PROVIDED RECORDS:
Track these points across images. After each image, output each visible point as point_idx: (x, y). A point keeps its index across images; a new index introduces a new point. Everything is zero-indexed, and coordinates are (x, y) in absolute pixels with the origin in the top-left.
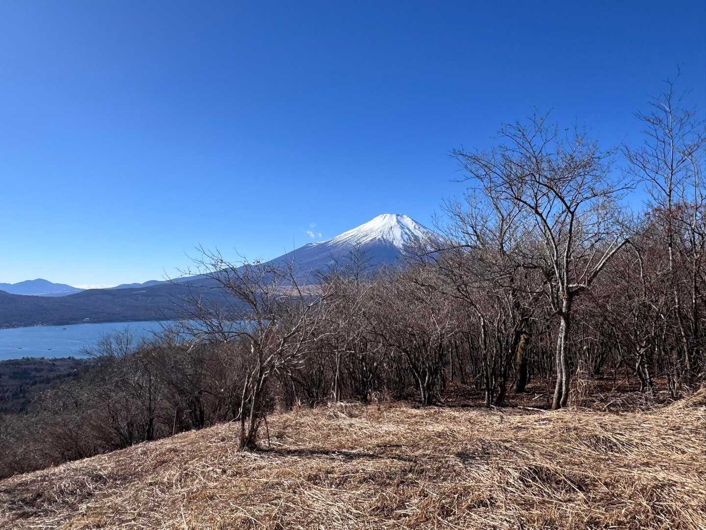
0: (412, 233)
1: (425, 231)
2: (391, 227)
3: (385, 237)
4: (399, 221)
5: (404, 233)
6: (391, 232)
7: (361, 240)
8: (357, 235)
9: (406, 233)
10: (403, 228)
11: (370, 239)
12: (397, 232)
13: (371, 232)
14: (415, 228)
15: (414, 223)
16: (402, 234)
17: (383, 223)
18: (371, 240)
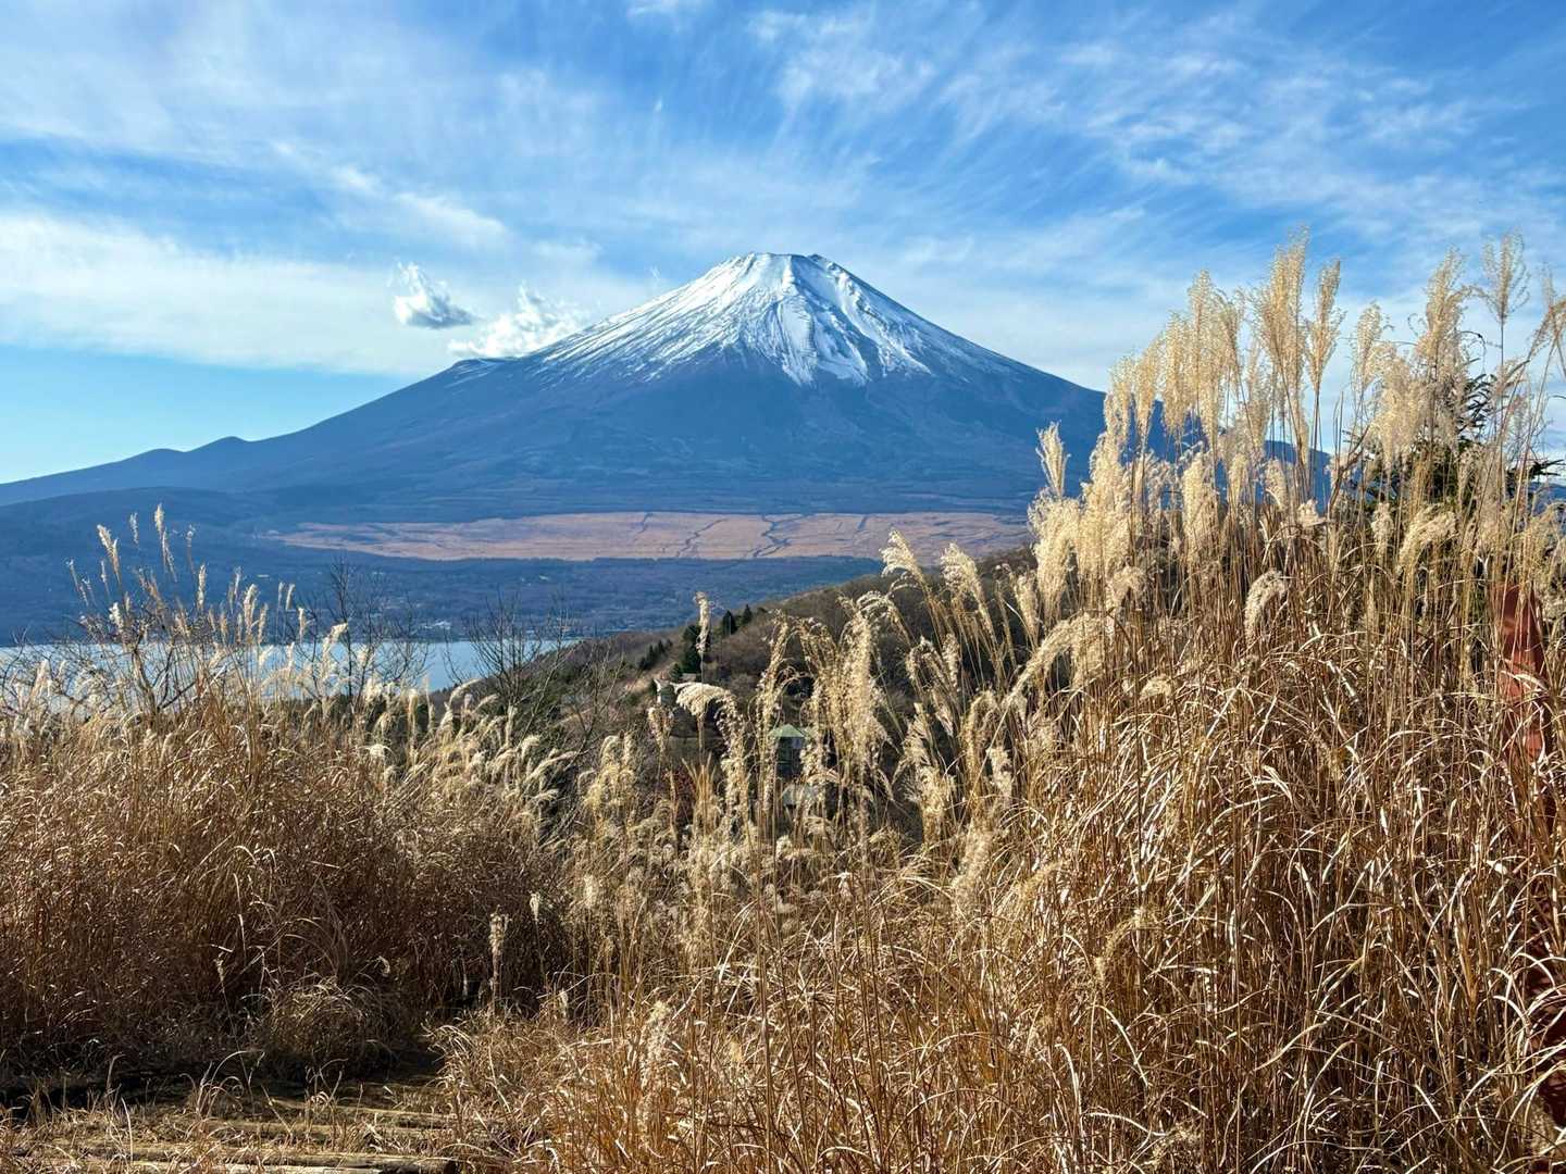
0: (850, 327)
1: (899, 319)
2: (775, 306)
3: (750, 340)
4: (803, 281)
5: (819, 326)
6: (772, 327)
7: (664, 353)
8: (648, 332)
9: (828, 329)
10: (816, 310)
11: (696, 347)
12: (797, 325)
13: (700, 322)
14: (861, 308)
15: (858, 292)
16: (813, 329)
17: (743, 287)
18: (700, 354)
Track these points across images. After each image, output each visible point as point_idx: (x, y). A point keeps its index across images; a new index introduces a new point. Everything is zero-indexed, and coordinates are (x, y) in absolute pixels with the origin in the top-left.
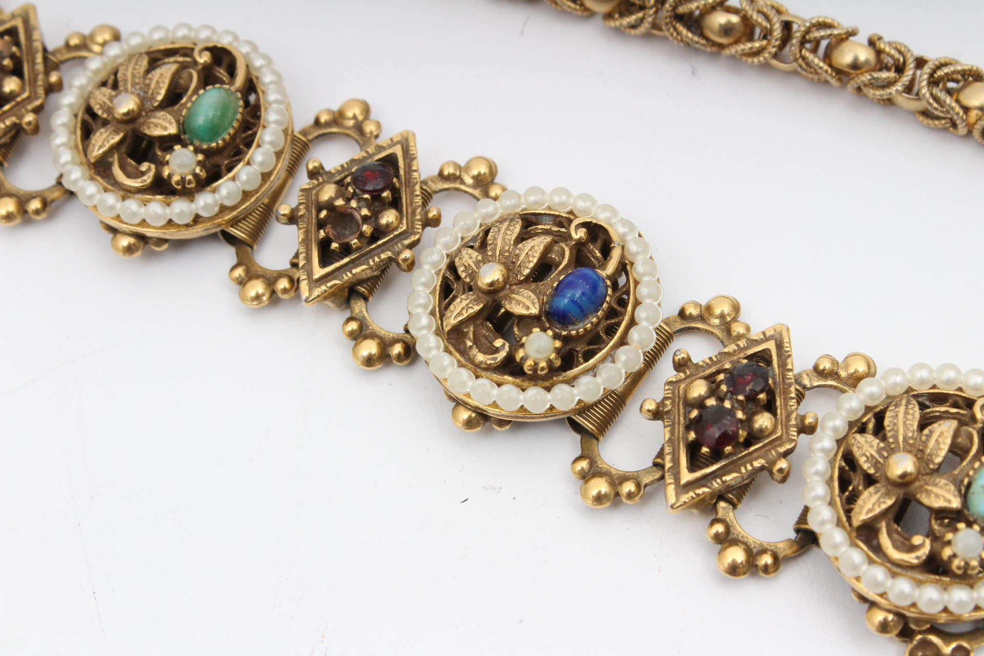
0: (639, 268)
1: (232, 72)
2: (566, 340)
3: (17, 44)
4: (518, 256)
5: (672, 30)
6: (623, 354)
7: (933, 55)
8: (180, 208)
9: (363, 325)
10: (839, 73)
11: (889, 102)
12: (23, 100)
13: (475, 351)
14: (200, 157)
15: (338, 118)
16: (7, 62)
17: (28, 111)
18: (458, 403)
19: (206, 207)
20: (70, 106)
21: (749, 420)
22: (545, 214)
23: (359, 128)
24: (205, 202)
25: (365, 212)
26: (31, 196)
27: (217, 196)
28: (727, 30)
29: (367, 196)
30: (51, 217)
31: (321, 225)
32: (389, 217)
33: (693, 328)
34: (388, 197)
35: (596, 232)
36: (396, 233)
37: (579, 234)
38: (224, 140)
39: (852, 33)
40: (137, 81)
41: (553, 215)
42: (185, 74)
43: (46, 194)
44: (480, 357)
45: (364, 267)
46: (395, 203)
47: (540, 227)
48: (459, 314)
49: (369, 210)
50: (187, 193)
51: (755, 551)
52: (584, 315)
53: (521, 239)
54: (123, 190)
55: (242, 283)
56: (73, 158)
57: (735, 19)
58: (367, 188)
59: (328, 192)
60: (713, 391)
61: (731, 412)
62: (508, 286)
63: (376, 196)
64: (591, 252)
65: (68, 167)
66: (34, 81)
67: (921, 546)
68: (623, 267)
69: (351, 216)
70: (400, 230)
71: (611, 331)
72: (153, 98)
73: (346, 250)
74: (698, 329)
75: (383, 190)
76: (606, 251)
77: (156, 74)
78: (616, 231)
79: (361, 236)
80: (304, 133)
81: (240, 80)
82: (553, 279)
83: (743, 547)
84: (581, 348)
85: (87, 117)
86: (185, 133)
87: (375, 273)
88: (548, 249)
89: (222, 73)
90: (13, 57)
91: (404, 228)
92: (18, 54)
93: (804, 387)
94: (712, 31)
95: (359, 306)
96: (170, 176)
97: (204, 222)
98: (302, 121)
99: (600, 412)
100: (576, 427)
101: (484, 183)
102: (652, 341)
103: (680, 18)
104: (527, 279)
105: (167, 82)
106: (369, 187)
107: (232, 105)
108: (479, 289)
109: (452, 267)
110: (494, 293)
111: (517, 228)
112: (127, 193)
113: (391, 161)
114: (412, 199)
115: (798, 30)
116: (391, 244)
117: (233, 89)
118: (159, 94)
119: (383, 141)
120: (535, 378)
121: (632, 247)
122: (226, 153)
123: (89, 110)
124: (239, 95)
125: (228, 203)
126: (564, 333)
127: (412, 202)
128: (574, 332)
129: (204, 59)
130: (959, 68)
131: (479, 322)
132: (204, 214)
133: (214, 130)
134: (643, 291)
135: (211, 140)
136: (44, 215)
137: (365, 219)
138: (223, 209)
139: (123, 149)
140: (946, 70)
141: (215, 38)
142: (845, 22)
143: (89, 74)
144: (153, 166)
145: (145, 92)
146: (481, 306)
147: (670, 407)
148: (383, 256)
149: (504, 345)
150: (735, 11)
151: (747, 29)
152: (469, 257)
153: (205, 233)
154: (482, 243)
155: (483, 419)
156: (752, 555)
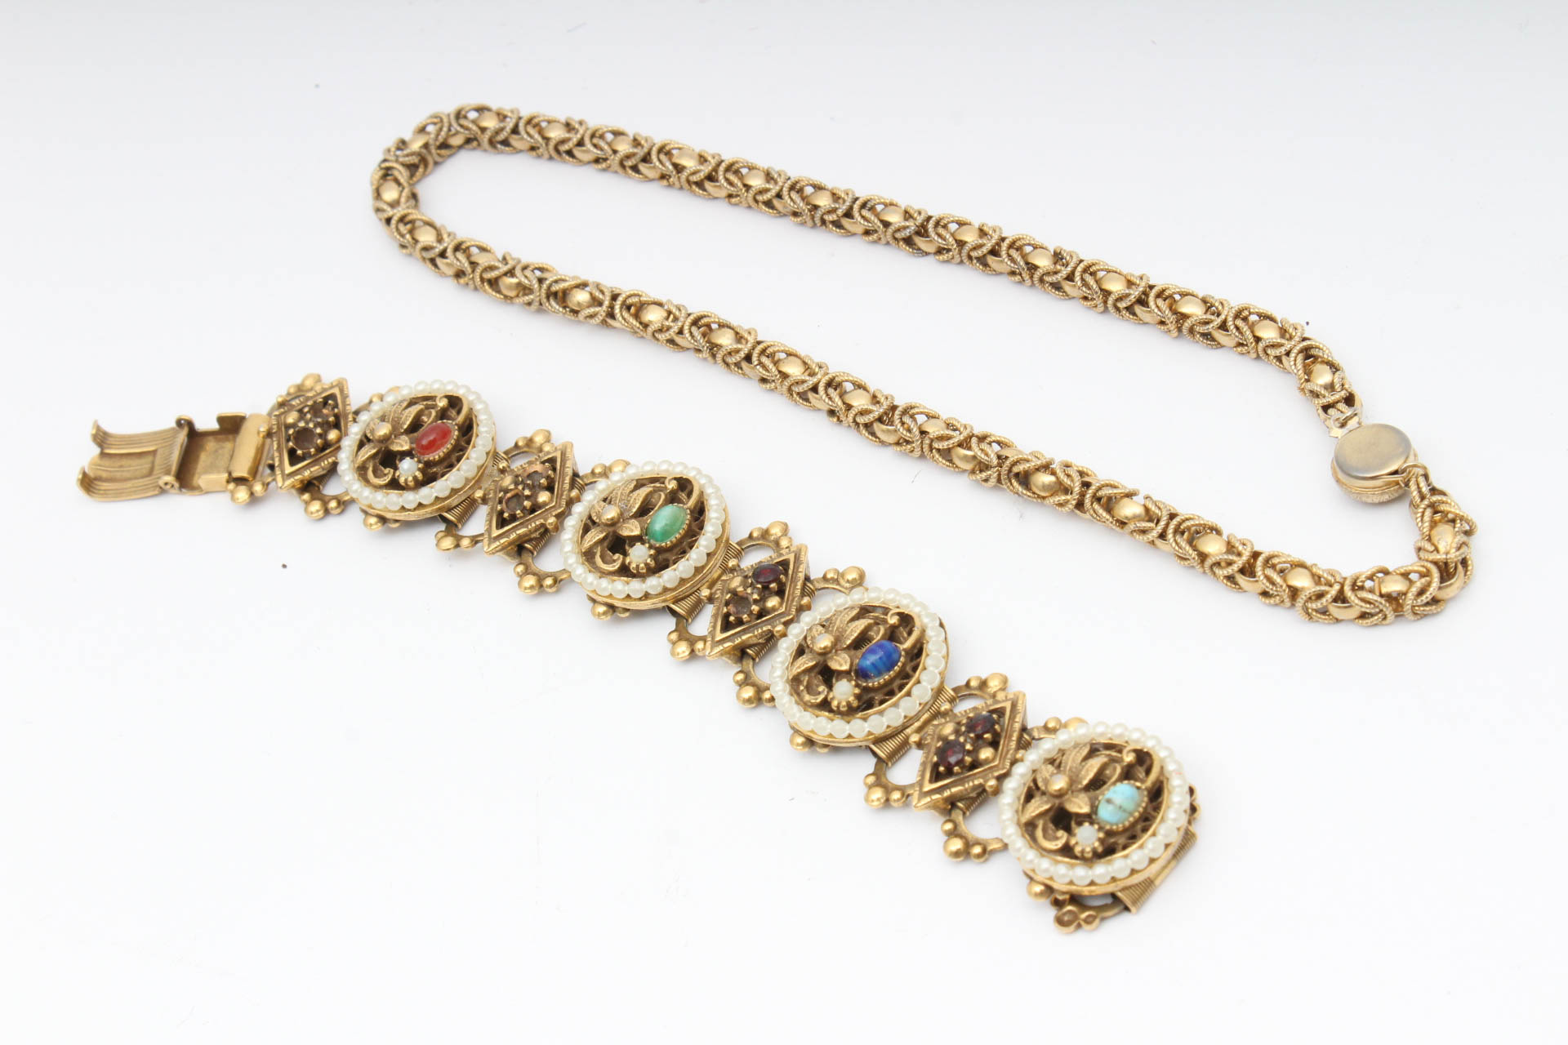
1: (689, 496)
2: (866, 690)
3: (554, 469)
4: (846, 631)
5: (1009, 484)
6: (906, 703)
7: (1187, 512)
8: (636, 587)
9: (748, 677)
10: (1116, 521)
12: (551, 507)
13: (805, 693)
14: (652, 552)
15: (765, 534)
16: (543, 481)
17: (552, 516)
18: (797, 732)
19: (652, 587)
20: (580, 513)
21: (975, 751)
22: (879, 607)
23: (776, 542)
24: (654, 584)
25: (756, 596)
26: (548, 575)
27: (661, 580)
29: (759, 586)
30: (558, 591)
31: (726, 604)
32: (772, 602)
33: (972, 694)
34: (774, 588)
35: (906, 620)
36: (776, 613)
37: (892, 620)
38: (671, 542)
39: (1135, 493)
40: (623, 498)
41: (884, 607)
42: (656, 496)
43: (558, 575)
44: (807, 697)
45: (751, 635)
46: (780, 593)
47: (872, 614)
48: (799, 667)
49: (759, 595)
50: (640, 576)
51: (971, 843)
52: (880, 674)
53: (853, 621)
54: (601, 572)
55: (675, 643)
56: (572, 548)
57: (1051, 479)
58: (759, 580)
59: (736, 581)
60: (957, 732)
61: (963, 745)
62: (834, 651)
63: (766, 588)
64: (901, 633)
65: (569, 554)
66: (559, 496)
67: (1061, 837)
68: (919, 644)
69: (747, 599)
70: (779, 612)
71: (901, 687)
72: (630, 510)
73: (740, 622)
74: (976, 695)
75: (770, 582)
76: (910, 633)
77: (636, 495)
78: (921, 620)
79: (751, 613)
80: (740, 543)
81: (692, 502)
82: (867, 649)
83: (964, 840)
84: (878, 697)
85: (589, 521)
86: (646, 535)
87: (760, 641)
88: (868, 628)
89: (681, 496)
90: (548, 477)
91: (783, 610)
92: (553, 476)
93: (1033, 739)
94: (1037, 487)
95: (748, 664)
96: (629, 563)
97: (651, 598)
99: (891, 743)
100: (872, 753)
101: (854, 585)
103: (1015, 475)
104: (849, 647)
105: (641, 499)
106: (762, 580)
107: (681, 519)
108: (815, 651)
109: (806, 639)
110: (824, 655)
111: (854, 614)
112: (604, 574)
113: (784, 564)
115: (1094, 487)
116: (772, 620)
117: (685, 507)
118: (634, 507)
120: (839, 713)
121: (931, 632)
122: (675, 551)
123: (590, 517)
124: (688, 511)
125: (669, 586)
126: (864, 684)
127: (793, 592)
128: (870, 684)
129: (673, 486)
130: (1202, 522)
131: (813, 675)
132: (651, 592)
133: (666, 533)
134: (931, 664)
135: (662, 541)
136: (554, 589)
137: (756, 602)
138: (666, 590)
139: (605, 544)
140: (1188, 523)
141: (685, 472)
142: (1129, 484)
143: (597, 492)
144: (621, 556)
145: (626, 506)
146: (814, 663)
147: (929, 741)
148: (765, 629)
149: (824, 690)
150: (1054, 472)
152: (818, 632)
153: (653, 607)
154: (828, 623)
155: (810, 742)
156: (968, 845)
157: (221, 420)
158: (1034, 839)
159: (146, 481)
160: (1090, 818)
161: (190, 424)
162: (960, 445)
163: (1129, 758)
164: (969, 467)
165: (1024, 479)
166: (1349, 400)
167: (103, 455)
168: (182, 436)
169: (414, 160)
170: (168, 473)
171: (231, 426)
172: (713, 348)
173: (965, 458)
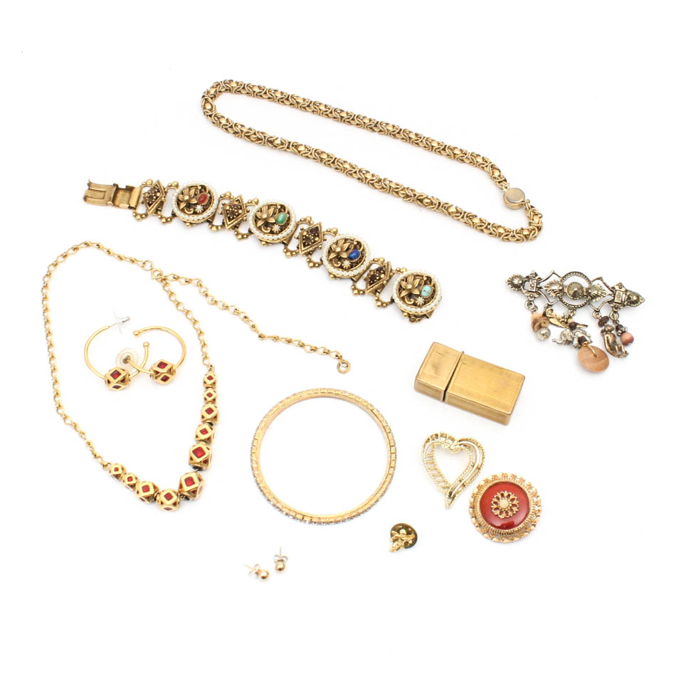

TASK ITEM: Wherever an image appears in the data, omit it and repeat everything else exactly.

ANSWER SPACE:
Track these points across images. After each image, output each visible point as point_idx: (x, y). A point keeps its index across images; a new index introduces a new point. Everything is zero-indexed, and coordinates are (x, y) in absolute pixels with the origin in the top-left.
0: (412, 233)
1: (425, 231)
2: (391, 227)
3: (385, 237)
4: (399, 221)
5: (404, 233)
6: (391, 232)
7: (361, 240)
8: (357, 235)
9: (406, 233)
10: (403, 228)
11: (370, 239)
12: (397, 232)
13: (371, 232)
14: (415, 228)
15: (414, 223)
16: (402, 234)
17: (383, 223)
18: (371, 240)
0: (850, 327)
1: (899, 319)
2: (775, 306)
3: (750, 340)
4: (803, 281)
5: (819, 326)
6: (772, 327)
7: (664, 353)
8: (648, 332)
9: (828, 329)
10: (816, 310)
11: (696, 347)
12: (797, 325)
13: (700, 322)
14: (861, 308)
15: (858, 292)
16: (813, 329)
17: (743, 287)
18: (700, 354)
Track these points across images. After each image, output each visible point as point_idx: (x, y). A point keeps its index across images; a new index introduces a new point. Everything is zero-indexed, and coordinates are (x, y) in absolute pixels with the origin in the top-left.
0: (639, 268)
1: (232, 72)
2: (566, 340)
3: (17, 44)
4: (518, 256)
5: (672, 30)
6: (623, 354)
7: (933, 55)
8: (180, 208)
9: (363, 325)
10: (839, 73)
11: (889, 102)
12: (23, 100)
13: (475, 351)
14: (200, 157)
15: (338, 118)
16: (7, 62)
17: (28, 111)
18: (458, 403)
19: (206, 207)
20: (70, 106)
21: (749, 420)
22: (545, 214)
23: (359, 128)
24: (205, 202)
25: (365, 212)
26: (31, 196)
27: (217, 196)
28: (727, 30)
29: (367, 196)
30: (51, 217)
31: (321, 225)
32: (389, 217)
33: (693, 328)
34: (388, 197)
35: (596, 232)
36: (396, 233)
37: (579, 234)
38: (224, 140)
39: (852, 33)
40: (137, 81)
41: (553, 215)
42: (185, 74)
43: (46, 194)
44: (480, 357)
45: (364, 267)
46: (395, 203)
47: (540, 227)
48: (459, 314)
49: (369, 210)
50: (187, 193)
51: (755, 551)
52: (584, 315)
53: (521, 239)
54: (123, 190)
55: (242, 283)
56: (73, 158)
57: (735, 19)
58: (367, 188)
59: (328, 192)
60: (713, 391)
61: (731, 412)
62: (508, 286)
63: (376, 196)
64: (591, 252)
65: (68, 167)
66: (34, 81)
67: (921, 546)
68: (623, 267)
69: (351, 216)
70: (400, 230)
71: (611, 331)
72: (153, 98)
73: (346, 250)
74: (698, 329)
75: (383, 190)
76: (606, 251)
77: (156, 74)
78: (616, 231)
79: (361, 236)
80: (304, 133)
81: (240, 80)
82: (553, 279)
83: (743, 547)
84: (581, 348)
85: (87, 117)
86: (185, 133)
87: (375, 273)
88: (548, 249)
89: (222, 73)
90: (13, 57)
91: (404, 228)
92: (18, 54)
93: (804, 387)
94: (712, 31)
95: (359, 306)
96: (170, 176)
97: (204, 222)
98: (302, 121)
99: (600, 412)
100: (576, 427)
101: (484, 183)
102: (652, 341)
103: (680, 18)
104: (527, 279)
105: (167, 82)
106: (369, 187)
107: (232, 105)
108: (479, 289)
109: (452, 267)
110: (494, 293)
111: (517, 228)
112: (127, 193)
113: (391, 161)
114: (412, 199)
115: (798, 30)
116: (391, 244)
117: (233, 89)
118: (159, 94)
119: (383, 141)
120: (535, 378)
121: (632, 247)
122: (226, 153)
123: (89, 110)
124: (239, 95)
125: (228, 203)
126: (564, 333)
127: (412, 202)
128: (574, 332)
129: (204, 59)
130: (959, 68)
131: (479, 322)
132: (204, 214)
133: (214, 130)
134: (643, 291)
135: (211, 140)
136: (44, 215)
137: (365, 219)
138: (223, 209)
139: (123, 149)
140: (946, 70)
141: (215, 38)
142: (845, 22)
143: (89, 74)
144: (153, 166)
145: (145, 92)
146: (481, 306)
147: (670, 407)
148: (383, 256)
149: (504, 345)
150: (735, 11)
151: (747, 29)
152: (469, 257)
153: (205, 233)
154: (482, 243)
155: (483, 419)
156: (752, 555)
1: (689, 496)
2: (866, 690)
3: (554, 469)
4: (846, 631)
5: (1009, 484)
6: (906, 703)
7: (1187, 512)
8: (636, 587)
9: (748, 677)
10: (1116, 521)
12: (551, 507)
13: (805, 693)
14: (652, 552)
15: (765, 534)
16: (543, 481)
17: (552, 516)
18: (797, 732)
19: (652, 587)
20: (580, 513)
21: (975, 751)
22: (879, 607)
23: (776, 542)
24: (654, 584)
25: (756, 596)
26: (548, 575)
27: (661, 580)
29: (759, 586)
30: (558, 591)
31: (726, 604)
32: (772, 602)
33: (972, 694)
34: (774, 588)
35: (906, 620)
36: (776, 613)
37: (892, 620)
38: (671, 542)
39: (1135, 493)
40: (623, 498)
41: (884, 607)
42: (656, 496)
43: (558, 575)
44: (807, 697)
45: (751, 635)
46: (780, 593)
47: (872, 614)
48: (799, 667)
49: (759, 595)
50: (640, 576)
51: (971, 843)
52: (880, 674)
53: (853, 621)
54: (601, 572)
55: (675, 643)
56: (572, 548)
57: (1051, 479)
58: (759, 580)
59: (736, 581)
60: (957, 732)
61: (963, 745)
62: (834, 651)
63: (766, 588)
64: (901, 633)
65: (569, 554)
66: (559, 496)
67: (1061, 837)
68: (919, 644)
69: (747, 599)
70: (779, 612)
71: (901, 687)
72: (630, 510)
73: (740, 622)
74: (976, 695)
75: (770, 582)
76: (910, 633)
77: (636, 495)
78: (921, 620)
79: (751, 613)
80: (740, 543)
81: (692, 502)
82: (867, 649)
83: (964, 840)
84: (878, 697)
85: (589, 521)
86: (646, 535)
87: (760, 641)
88: (868, 628)
89: (681, 496)
90: (548, 477)
91: (783, 610)
92: (553, 476)
93: (1033, 739)
94: (1037, 487)
95: (748, 664)
96: (629, 563)
97: (651, 598)
99: (891, 743)
100: (872, 753)
101: (854, 585)
103: (1015, 475)
104: (849, 647)
105: (641, 499)
106: (762, 580)
107: (681, 519)
108: (815, 651)
109: (806, 639)
110: (824, 655)
111: (854, 614)
112: (604, 574)
113: (784, 564)
115: (1094, 487)
116: (772, 620)
117: (685, 507)
118: (634, 507)
120: (839, 713)
121: (931, 632)
122: (675, 551)
123: (590, 517)
124: (688, 511)
125: (669, 586)
126: (864, 684)
127: (793, 592)
128: (870, 684)
129: (673, 486)
130: (1202, 522)
131: (813, 675)
132: (651, 592)
133: (666, 533)
134: (931, 664)
135: (662, 541)
136: (554, 589)
137: (756, 602)
138: (666, 590)
139: (605, 544)
140: (1188, 523)
141: (685, 472)
142: (1129, 484)
143: (597, 492)
144: (621, 556)
145: (626, 506)
146: (814, 663)
147: (929, 741)
148: (765, 629)
149: (824, 690)
150: (1054, 472)
152: (818, 632)
153: (653, 607)
154: (828, 623)
155: (810, 742)
156: (968, 845)
157: (221, 420)
158: (1034, 839)
159: (146, 481)
160: (1090, 818)
161: (190, 424)
162: (960, 445)
163: (1129, 758)
164: (969, 467)
165: (1024, 479)
166: (1349, 400)
167: (103, 455)
168: (182, 436)
169: (414, 160)
170: (168, 473)
171: (231, 426)
172: (713, 348)
173: (965, 458)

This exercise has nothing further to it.